Despite strong opposition from the business community, Patrick was doubling down on the need for anti-trans bathroom legislation, which he’s assigned the sixth-highest bill number in the Senate.

“This report by the Texas Association of Business is misinformation and fear-mongering regarding a bill they haven’t even seen,” Patrick said in a statement responding to TAB’s study. “In fact, the Women’s Privacy and Business Protection Act that the lieutenant governor intends to support will ensure that sexual predators, like those who exploit the Internet, will not be able to freely enter women’s restrooms, locker rooms, or showers, and that businesses are not forced by local ordinances to allow men in women’s restrooms and locker rooms.”

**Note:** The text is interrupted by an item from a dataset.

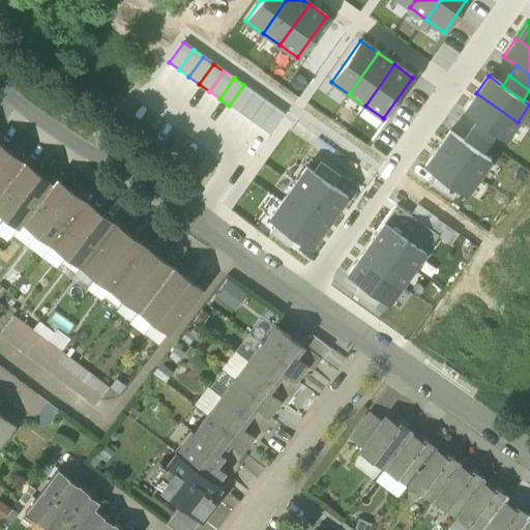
[(254,92),(243,85),(229,106),(239,113),(254,92)]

Senator Paul Bettencourt (R-Houston) also called the TAB study into question.

“No matter which side you may or may not be on in this public-policy debate on SB 6, women’s privacy, and religious freedom, this study’s amazing claims of $8.5 billion in economic losses and 185,000 job losses in Texas attributed to legislation that hasn’t even been filed is just flat wrong,” Bettencourt said in a statement, adding that the study used “misleading data” and amounted to “fake news.”  

Although SB 6 hadn’t been filed as of press time, the bill is expected to closely mirror North Carolina’s House Bill 2, which requires trans people to use restrooms in government buildings according to the sex listed on their birth certificates. HB 2 also prohibits cities from enacting or enforcing LGBT-inclusive nondiscrimination ordinances.

After an unsuccessful effort in the North Carolina General Assembly to repeal HB2 in December, Patrick applauded that outcome.

“I congratulate the conservative legislators in North Carolina and the leadership of my good friend, Lieutenant Governor Dan Forest, for standing firm on principle and public safety,” he said in a statement. “Legislation like this is essential to protect the safety and privacy of women and girls, and is simple common sense and common decency.”